Passage shown:
================================
Hoping to recover a lost anchor chain, a work boat dragged a grappling hook along the seabed near an oil platform off the Southern California coast. But it hooked something else — a pipeline carrying crude oil from the towering rig to shore.
Once snagged, the 197-foot (60-meter) boat dragged the pipeline until it snapped on one of the drilling platform’s legs. The gushing oil created a slick that ran for miles along the Ventura County coast northwest of Los Angeles.
The May 1991 accident provides a snapshot of the environmental dangers and trade-offs that come with the network of oil platforms and pipelines off Southern California’s world-famous coastline. The uneasy relationship is being tested again after a leaking undersea pipeline off Huntington Beach fouled beaches and killed seabirds and fish this month.
In the latest case, investigators believe it’s likely a cargo ship’s massive anchor struck and dragged the 16-inch (41- centimeter) pipeline up to a year ago. It’s suspected the damage led to the pipeline cracking and spilling about 25,000 gallons (94,635 liters) of crude.
================================
Listed entries:
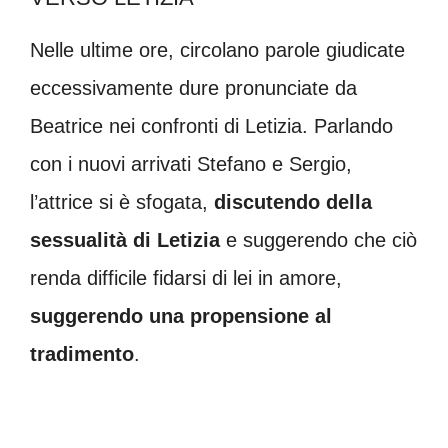
Nelle ultime ore, circolano parole giudicate
eccessivamente dure pronunciate da
Beatrice nei confronti di Letizia. Parlando
con i nuovi arrivati Stefano e Sergio,
l’attrice si è sfogata,
discutendo della
sessualità di Letizia
e suggerendo che ciò
renda difficile fidarsi di lei in amore,
suggerendo una propensione al
tradimento
.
================================
Assigned task: In the passage on offshore oil pipelines, about how much crude is the damaged pipeline off Huntington Beach suspected of spilling? The data is not required for the task.

Task answer: About 25,000 gallons (94,635 liters) of crude.